Set down each line of the data below exactly as it stands, dropping the pictures.

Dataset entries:
[Start of section]

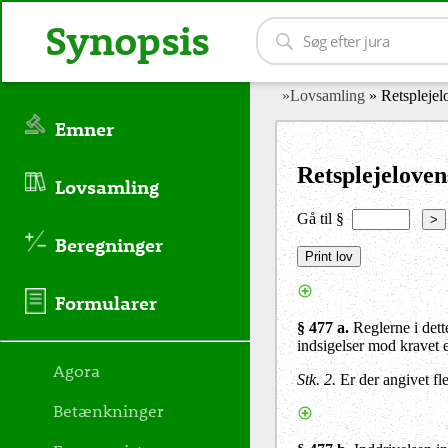
Synopsis
»Lovsamling
» Retsplejel
Emner
Retsplejeloven
Lovsamling
Gå til §
>
Beregninger
Formularer
§ 477 a.
Reglerne i dett
indsigelser mod kravet 
Agora
Stk. 2.
Er der angivet f
Betænkninger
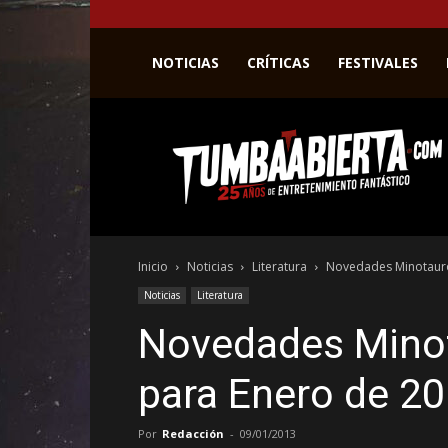
NOTICIAS
CRÍTICAS
FESTIVALES
La
web
del
entretenimiento
en
el
género
Inicio
Noticias
Literatura
Novedades Minotauro
fantástico.
Noticias
Literatura
Novedades Mino
para Enero de 2
Por
Redacción
-
09/01/2013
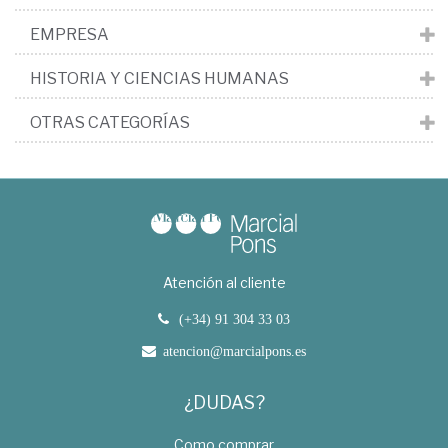
EMPRESA
HISTORIA Y CIENCIAS HUMANAS
OTRAS CATEGORÍAS
Atención al cliente
(+34) 91 304 33 03
atencion@marcialpons.es
¿DUDAS?
Como comprar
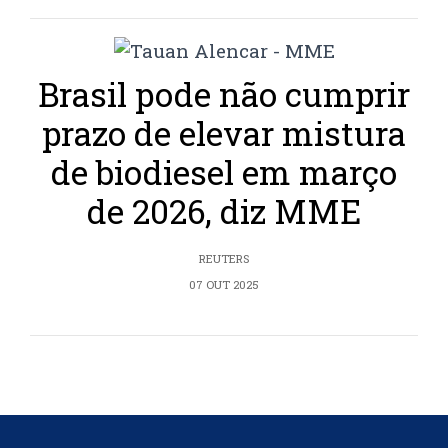
Brasil pode não cumprir
prazo de elevar mistura
de biodiesel em março
de 2026, diz MME
REUTERS
07 OUT 2025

[End of section]

Your solution:
Synopsis
»Lovsamling
» Retsplejel
Emner
Retsplejeloven
Lovsamling
Gå til §
>
Beregninger
Formularer
§ 477 a.
Reglerne i dett
indsigelser mod kravet 
Agora
Stk. 2.
Er der angivet f
Betænkninger
NOTICIAS
CRÍTICAS
FESTIVALES
La
web
del
entretenimiento
en
el
género
Inicio
Noticias
Literatura
Novedades Minotauro
fantástico.
Noticias
Literatura
Novedades Mino
para Enero de 2
Por
Redacción
-
09/01/2013
EMPRESA
HISTORIA Y CIENCIAS HUMANAS
OTRAS CATEGORÍAS
Atención al cliente
(+34) 91 304 33 03
atencion@marcialpons.es
¿DUDAS?
Como comprar
Brasil pode não cumprir
prazo de elevar mistura
de biodiesel em março
de 2026, diz MME
REUTERS
07 OUT 2025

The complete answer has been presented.